[Quoted passage — start]

# Aftermarket stereo install with mylink



## armyofpunk (Mar 29, 2018)

Has anyone installed an aftermarket stereo in their cruze that has the mylink system.?

I'm trying to decide if I should and how it would look and work but I can only find install on the dot matrix display.

Thanks

Sent from my Moto Z3 Play using Tapatalk


----------



## grtpumpkin (Nov 25, 2016)

I have no experience with this, but google "gmos-044" & "gmos-045". If I were to ever install an aftermarkey head unit I would look into these. A bit pricey though.


----------



## Cruze70 (Aug 28, 2014)

I think I have, and the steering wheel controls work for the stereo, but now I can not change the time and date in the main screen. I just have to hook the control box that I bought for it (forget name or brand it was 2 years ago) and reprogram what each button does. I may lose some functions for the stereo, but atleast my time and date will be correct. I also bought a USB cable so I can hook my android phone in.


----------



## armyofpunk (Mar 29, 2018)

Cruze70 said:


> I think I have, and the steering wheel controls work for the stereo, but now I can not change the time and date in the main screen. I just have to hook the control box that I bought for it (forget name or brand it was 2 years ago) and reprogram what each button does. I may lose some functions for the stereo, but atleast my time and date will be correct. I also bought a USB cable so I can hook my android phone in.


Do you still retain the car settings that are on the factory system?

Sent from my Moto Z3 Play using Tapatalk


----------



## grtpumpkin (Nov 25, 2016)

There was a you tube video of someone who used the gmoss-44. Shows the button sequence to set the clock.

Sent from my Z717VL using Tapatalk


----------



## Cruze70 (Aug 28, 2014)

armyofpunk said:


> Do you still retain the car settings that are on the factory system?
> 
> Sent from my Moto Z3 Play using Tapatalk


you can, but I customized the settings with the aftermark interface I got. if I change the phone buttons back to OEM I will be able to do everything again


----------



## Cruze70 (Aug 28, 2014)

OMG all I had to do was turn the stereo off and then I was able to use the controls as normal to set the built in display!!! this rocks my car no longer thinks it is 2011 and an hour and 28 minutes later than it is!!!


----------



## armyofpunk (Mar 29, 2018)

[Quoted passage — finish]
[Study material — start]

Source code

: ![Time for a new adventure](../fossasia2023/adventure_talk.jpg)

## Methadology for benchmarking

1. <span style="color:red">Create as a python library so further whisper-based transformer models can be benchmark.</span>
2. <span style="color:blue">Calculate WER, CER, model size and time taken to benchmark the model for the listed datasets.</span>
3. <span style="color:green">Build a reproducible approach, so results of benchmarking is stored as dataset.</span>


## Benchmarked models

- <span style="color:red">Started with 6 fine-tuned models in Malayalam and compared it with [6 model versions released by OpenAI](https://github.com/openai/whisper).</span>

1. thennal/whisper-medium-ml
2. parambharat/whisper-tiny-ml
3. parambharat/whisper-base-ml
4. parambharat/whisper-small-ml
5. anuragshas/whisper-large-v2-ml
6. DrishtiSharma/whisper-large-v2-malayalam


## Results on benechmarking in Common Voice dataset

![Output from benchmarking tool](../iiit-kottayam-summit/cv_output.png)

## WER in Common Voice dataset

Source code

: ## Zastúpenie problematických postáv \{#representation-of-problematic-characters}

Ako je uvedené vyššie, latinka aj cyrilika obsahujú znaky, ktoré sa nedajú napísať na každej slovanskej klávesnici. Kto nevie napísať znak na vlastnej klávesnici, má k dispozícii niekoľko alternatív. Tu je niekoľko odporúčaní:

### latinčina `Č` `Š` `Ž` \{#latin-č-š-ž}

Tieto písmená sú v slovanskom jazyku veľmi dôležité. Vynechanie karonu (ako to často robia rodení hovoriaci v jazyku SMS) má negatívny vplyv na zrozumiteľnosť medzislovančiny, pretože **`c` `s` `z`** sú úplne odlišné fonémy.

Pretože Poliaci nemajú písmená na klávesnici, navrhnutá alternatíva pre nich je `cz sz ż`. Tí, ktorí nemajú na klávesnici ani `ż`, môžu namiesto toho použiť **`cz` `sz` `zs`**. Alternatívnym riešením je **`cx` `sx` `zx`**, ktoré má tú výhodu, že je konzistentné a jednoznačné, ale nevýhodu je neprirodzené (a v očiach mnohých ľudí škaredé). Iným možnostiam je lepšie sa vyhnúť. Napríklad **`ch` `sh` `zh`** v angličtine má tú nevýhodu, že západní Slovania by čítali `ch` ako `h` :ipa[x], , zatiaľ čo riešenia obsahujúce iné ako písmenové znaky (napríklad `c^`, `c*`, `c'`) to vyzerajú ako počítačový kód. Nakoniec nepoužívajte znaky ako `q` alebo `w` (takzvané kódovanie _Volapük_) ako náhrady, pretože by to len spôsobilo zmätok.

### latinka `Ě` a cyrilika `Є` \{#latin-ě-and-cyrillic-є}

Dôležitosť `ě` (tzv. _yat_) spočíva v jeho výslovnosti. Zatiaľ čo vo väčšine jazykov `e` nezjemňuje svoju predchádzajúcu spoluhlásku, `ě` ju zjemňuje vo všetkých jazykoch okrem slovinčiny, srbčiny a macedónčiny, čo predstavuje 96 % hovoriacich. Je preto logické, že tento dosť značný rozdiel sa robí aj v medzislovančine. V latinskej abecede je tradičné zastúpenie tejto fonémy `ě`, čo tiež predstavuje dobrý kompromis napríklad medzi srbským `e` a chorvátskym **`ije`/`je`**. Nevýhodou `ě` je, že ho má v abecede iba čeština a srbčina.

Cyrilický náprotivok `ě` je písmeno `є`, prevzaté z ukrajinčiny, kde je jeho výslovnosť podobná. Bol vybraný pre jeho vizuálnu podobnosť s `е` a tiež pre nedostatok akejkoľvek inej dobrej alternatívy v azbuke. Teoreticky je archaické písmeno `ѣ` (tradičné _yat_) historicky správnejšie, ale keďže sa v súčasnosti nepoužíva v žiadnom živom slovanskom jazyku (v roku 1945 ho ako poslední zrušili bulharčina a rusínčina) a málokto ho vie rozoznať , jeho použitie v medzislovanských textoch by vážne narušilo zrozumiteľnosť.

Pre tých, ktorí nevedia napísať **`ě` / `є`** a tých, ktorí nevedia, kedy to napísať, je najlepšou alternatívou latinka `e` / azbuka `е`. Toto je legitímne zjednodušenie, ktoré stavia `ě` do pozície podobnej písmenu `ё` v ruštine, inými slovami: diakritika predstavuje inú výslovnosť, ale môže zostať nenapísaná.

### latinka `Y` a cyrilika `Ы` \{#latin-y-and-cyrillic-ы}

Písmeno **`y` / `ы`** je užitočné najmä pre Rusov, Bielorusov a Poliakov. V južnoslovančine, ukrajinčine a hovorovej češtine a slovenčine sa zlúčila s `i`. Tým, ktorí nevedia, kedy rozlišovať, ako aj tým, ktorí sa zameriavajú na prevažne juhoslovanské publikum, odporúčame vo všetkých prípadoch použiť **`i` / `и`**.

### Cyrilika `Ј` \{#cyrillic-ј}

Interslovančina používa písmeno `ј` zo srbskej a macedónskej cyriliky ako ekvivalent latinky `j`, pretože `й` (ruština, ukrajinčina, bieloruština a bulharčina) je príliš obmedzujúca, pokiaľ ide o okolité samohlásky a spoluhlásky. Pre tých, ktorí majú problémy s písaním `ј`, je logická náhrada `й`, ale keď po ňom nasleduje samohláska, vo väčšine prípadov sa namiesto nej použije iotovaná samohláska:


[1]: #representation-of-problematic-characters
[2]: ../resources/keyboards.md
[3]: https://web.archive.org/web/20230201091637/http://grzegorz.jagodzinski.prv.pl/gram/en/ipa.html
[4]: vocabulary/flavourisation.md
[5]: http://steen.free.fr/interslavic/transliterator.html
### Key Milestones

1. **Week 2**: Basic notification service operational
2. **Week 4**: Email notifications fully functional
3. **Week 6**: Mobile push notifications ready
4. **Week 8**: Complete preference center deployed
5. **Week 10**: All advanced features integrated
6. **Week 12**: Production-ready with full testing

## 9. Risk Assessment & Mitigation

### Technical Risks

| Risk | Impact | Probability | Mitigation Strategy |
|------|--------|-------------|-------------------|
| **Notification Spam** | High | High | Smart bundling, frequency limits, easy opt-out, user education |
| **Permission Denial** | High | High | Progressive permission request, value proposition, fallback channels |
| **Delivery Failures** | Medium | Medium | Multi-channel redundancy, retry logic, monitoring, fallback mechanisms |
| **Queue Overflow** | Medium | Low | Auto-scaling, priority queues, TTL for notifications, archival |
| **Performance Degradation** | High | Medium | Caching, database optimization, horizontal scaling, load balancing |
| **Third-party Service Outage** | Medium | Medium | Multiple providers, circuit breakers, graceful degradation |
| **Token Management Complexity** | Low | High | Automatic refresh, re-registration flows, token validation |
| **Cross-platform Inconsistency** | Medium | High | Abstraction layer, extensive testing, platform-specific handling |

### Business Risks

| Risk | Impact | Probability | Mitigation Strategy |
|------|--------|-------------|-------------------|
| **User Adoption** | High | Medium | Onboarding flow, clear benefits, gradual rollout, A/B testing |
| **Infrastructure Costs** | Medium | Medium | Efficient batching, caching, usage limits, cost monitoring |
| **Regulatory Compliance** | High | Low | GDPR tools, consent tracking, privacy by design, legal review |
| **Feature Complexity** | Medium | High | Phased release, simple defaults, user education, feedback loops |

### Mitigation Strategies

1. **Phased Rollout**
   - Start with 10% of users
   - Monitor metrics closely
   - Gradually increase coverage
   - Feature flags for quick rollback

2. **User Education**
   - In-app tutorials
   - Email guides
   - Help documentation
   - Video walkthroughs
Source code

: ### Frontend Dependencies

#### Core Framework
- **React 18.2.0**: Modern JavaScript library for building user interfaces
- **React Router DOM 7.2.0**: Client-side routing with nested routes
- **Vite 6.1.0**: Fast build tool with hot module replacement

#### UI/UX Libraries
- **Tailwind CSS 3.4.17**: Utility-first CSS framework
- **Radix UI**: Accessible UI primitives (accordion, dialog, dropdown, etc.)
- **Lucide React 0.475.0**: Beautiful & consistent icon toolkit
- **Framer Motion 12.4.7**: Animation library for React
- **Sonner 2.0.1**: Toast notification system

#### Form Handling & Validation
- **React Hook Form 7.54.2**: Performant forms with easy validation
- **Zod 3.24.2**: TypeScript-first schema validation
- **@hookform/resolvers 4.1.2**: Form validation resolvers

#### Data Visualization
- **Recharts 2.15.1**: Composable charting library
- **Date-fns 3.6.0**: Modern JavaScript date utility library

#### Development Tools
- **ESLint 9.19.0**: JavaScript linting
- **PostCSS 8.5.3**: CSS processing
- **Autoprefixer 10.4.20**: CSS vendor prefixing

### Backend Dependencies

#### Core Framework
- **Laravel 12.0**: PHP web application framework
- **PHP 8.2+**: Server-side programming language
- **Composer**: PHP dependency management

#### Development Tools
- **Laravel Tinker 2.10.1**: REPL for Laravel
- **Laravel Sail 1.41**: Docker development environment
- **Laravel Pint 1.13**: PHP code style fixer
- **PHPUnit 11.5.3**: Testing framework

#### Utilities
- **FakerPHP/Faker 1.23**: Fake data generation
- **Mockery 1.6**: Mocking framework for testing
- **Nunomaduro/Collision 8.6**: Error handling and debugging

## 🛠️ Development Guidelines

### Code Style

[Study material — finish]

**Questions**
[a] In the forum thread about installing an aftermarket stereo in a Cruze with MyLink, what did Cruze70 discover was needed to set the built-in display?
[b] Write the next part of the forum thread about installing an aftermarket stereo in a Cruze with MyLink, picking up after its last line.

**Task-by-task outputs**
[a] Turning the stereo off, after which the controls worked as normal to set the built-in display.

[b]
Cruze70 said:


> OMG all I had to do was turn the stereo off and then I was able to use the controls as normal to set the built in display!!! this rocks my car no longer thinks it is 2011 and an hour and 28 minutes later than it is!!!


Could you post a pic of your setup? Thanks alot for your input

Sent from my Moto Z3 Play using Tapatalk


----------



## Cruze70 (Aug 28, 2014)

armyofpunk said:


> Could you post a pic of your setup? Thanks alot for your input
> 
> Sent from my Moto Z3 Play using Tapatalk


just like a shot of the completed setup or do you want me to take of the panels and try to get pics of the wiring. I do not have a warm area to work in at the moment, it is 35 degrees right now.


----------



## armyofpunk (Mar 29, 2018)

Just the complete setup would be awesome! 

Sent from my Moto Z3 Play using Tapatalk


----------



## Cruze70 (Aug 28, 2014)

https://scontent-iad3-1.xx.fbcdn.ne...=50fb9d380fec11130efb5811d90d7b9c&oe=5C6F66E2


----------



## armyofpunk (Mar 29, 2018)

Thanks

Sent from my Moto Z3 Play using Tapatalk


----------



## Cruze70 (Aug 28, 2014)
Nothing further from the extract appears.